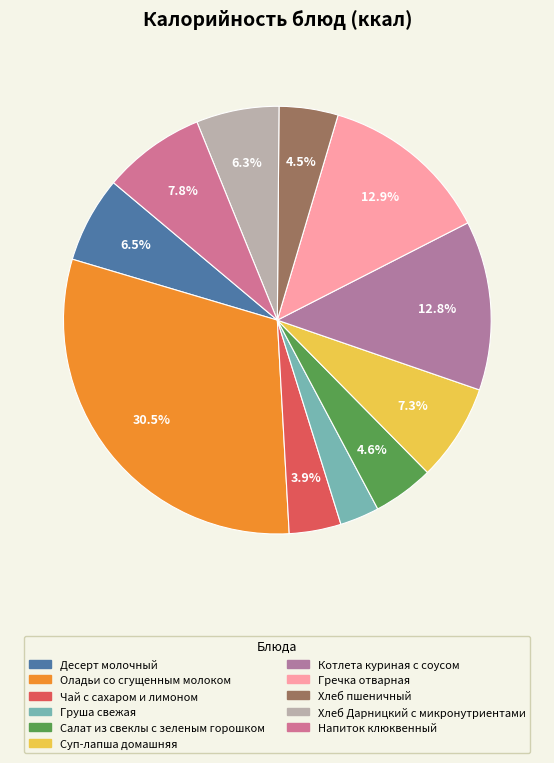

To the nearest percent, what is the combined percentage of Котлета куриная с соусом and Суп-лапша домашняя?

20%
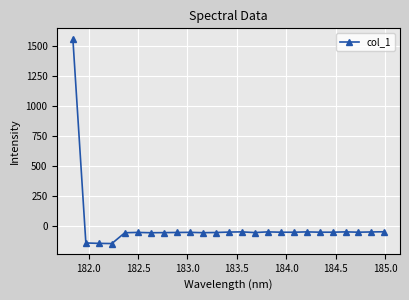

What is the difference between the maximum and minimum values?

1705.7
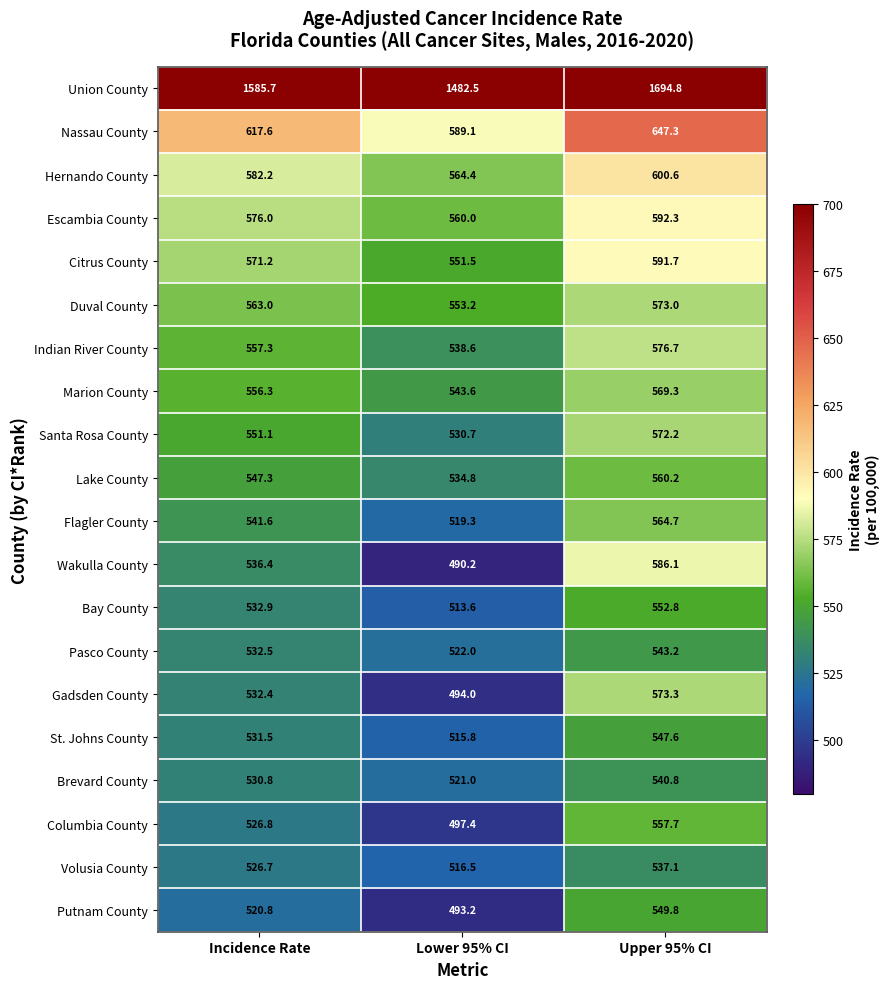

What is the smallest value displayed?

490.2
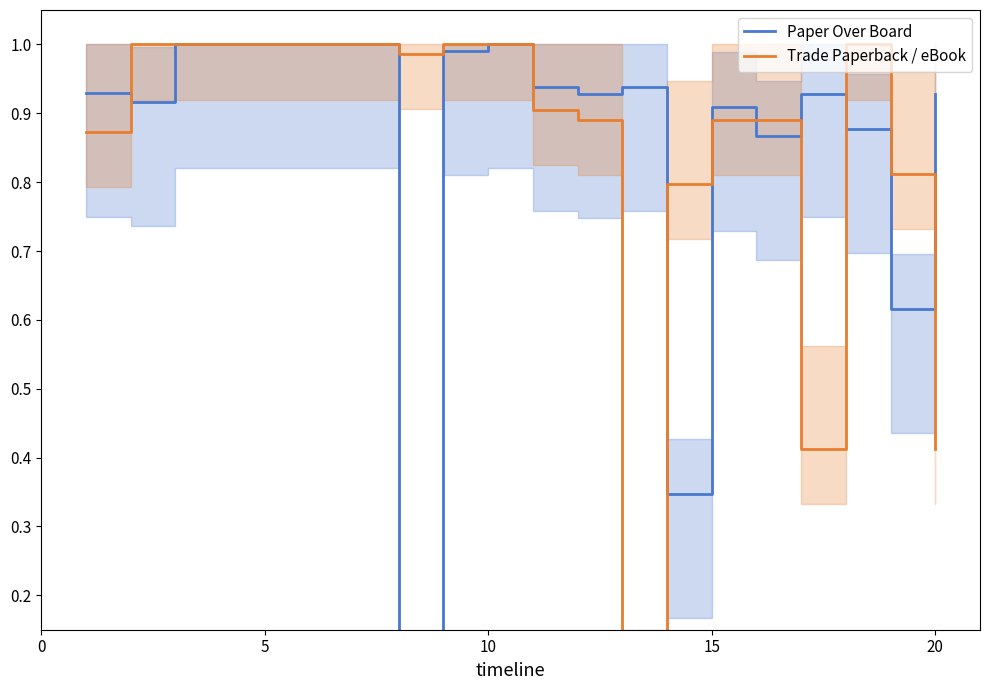

Reading left to right, what are all the values shown in this chart?

Paper Over Board: 0.9	0.9	1.0	1.0	1.0	1.0	1.0	0.0	1.0	1.0	0.9	0.9	0.9	0.3	0.9	0.9	0.9	0.9	0.6	0.9
Trade Paperback / eBook: 0.9	1.0	1.0	1.0	1.0	1.0	1.0	1.0	1.0	1.0	0.9	0.9	0.0	0.8	0.9	0.9	0.4	1.0	0.8	0.4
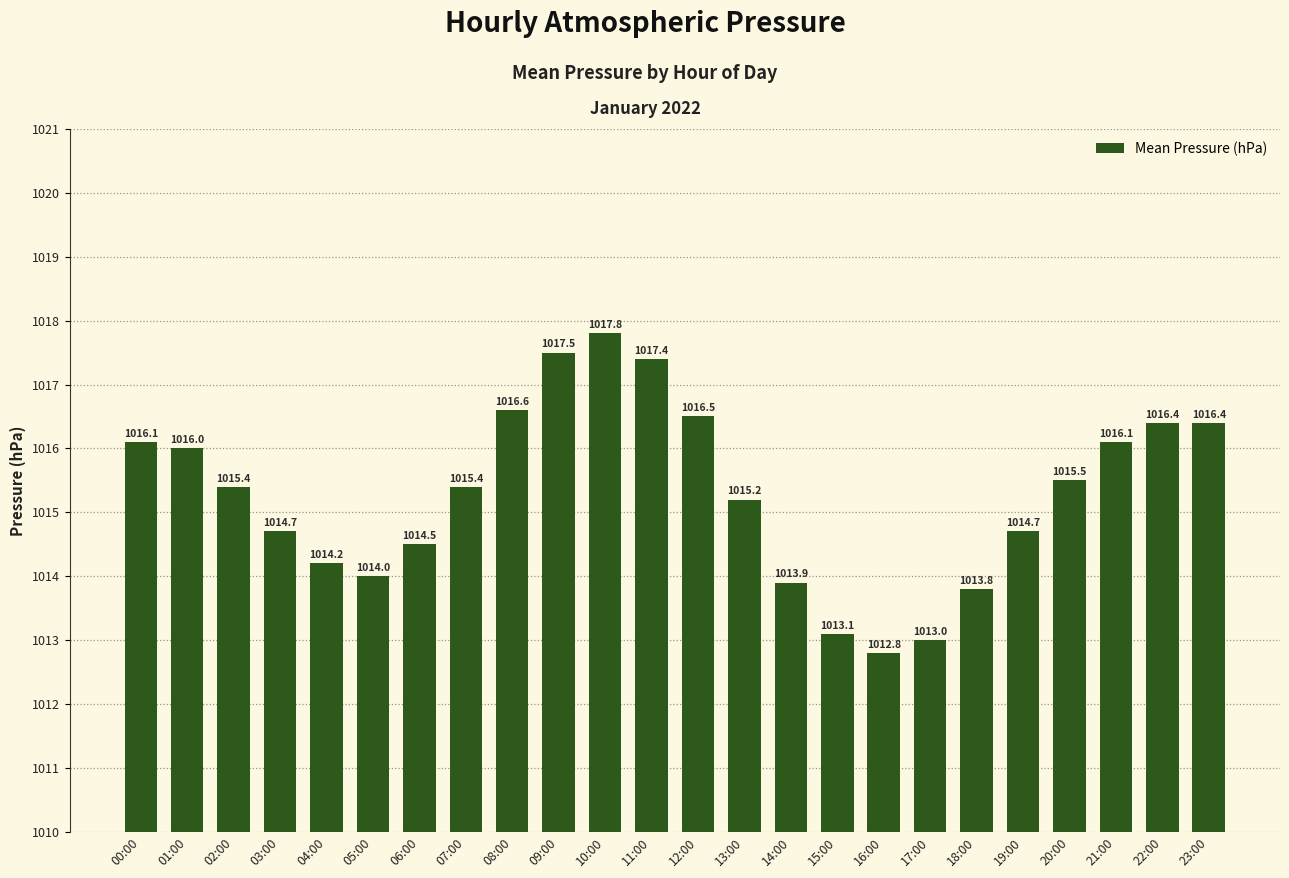

The chart shows a value of 1013.0 at 17:00. True or false?

True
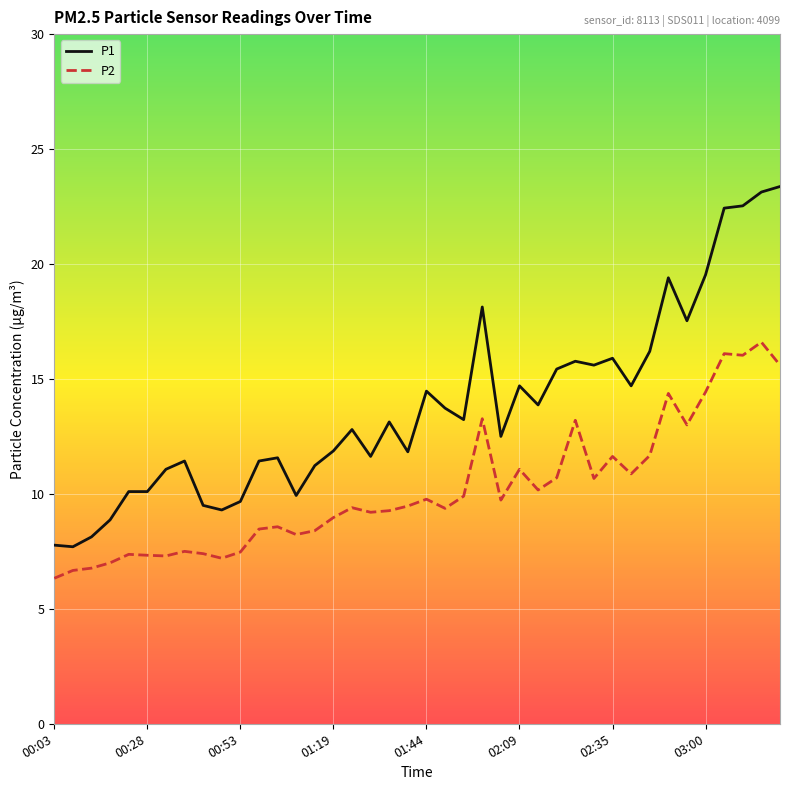

What is the minimum value for P1?

7.7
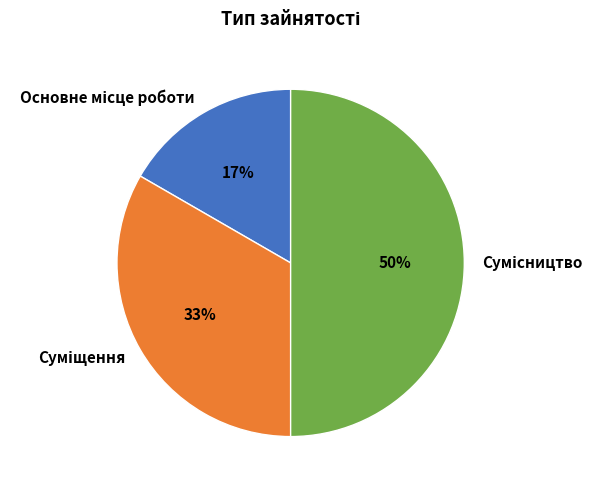

To the nearest percent, what is the difference between the largest and smallest slice percentages?

33%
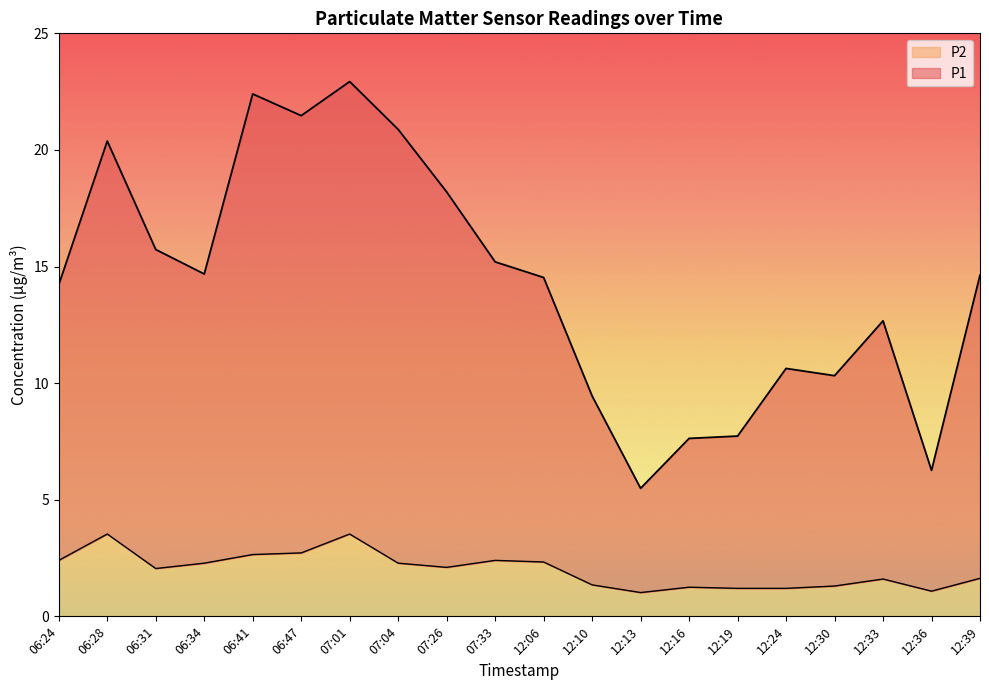

What is the average value of the P1 series?

14.3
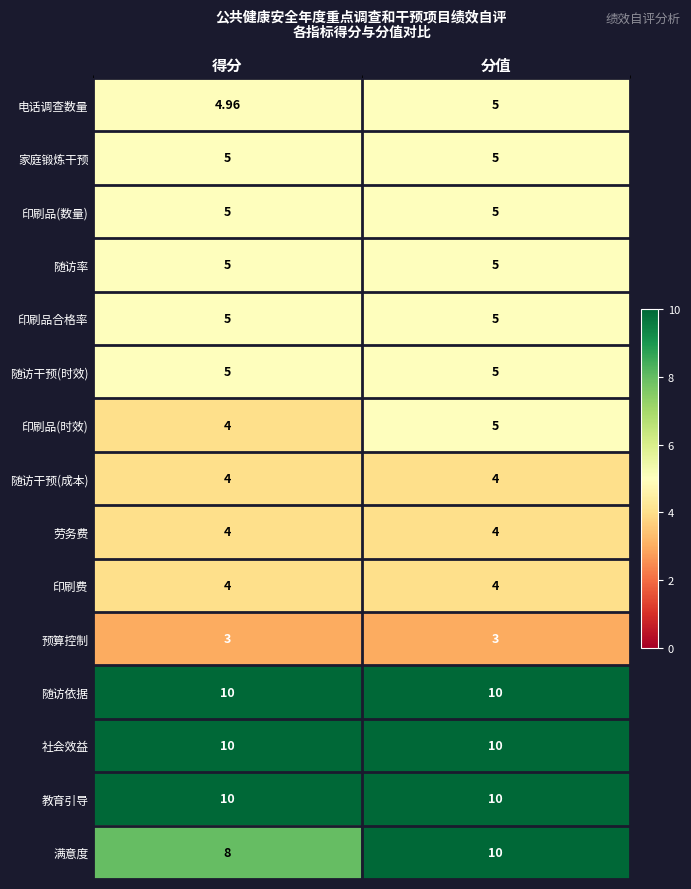

At which label is 满意度 closest to 9?

得分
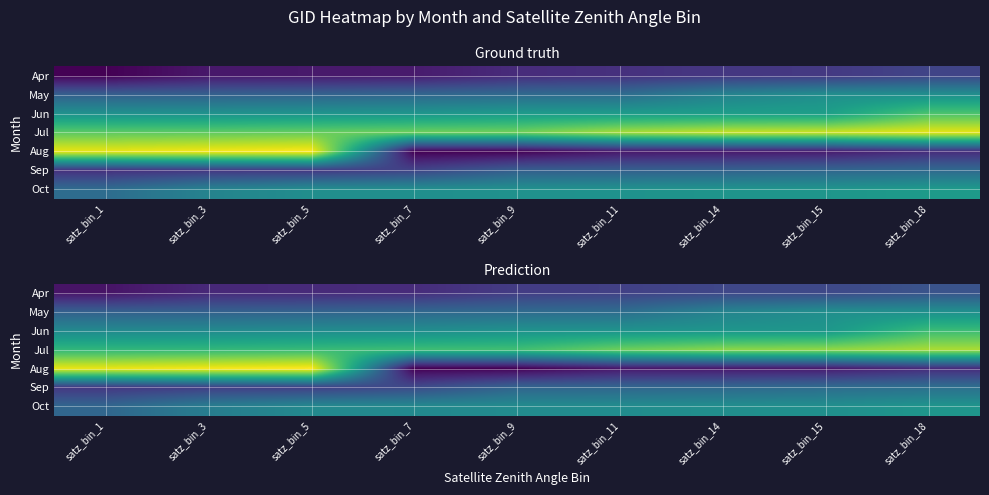

List the labels in order of Jun value, smallest first.

satz_bin_1, satz_bin_3, satz_bin_5, satz_bin_7, satz_bin_9, satz_bin_11, satz_bin_14, satz_bin_15, satz_bin_18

# Activity
Rewrite everything from the line containing "What is the minimum value for P1?" down to the line containing "List the labels", swapping "smallest" for "lowest" and keeping all else the same. Leave the pictures out.

# Solution for this task
What is the minimum value for P1?

7.7

To the nearest percent, what is the difference between the largest and lowest slice percentages?

33%

What is the average value of the P1 series?

14.3

At which label is 满意度 closest to 9?

得分

List the labels in order of Jun value, lowest first.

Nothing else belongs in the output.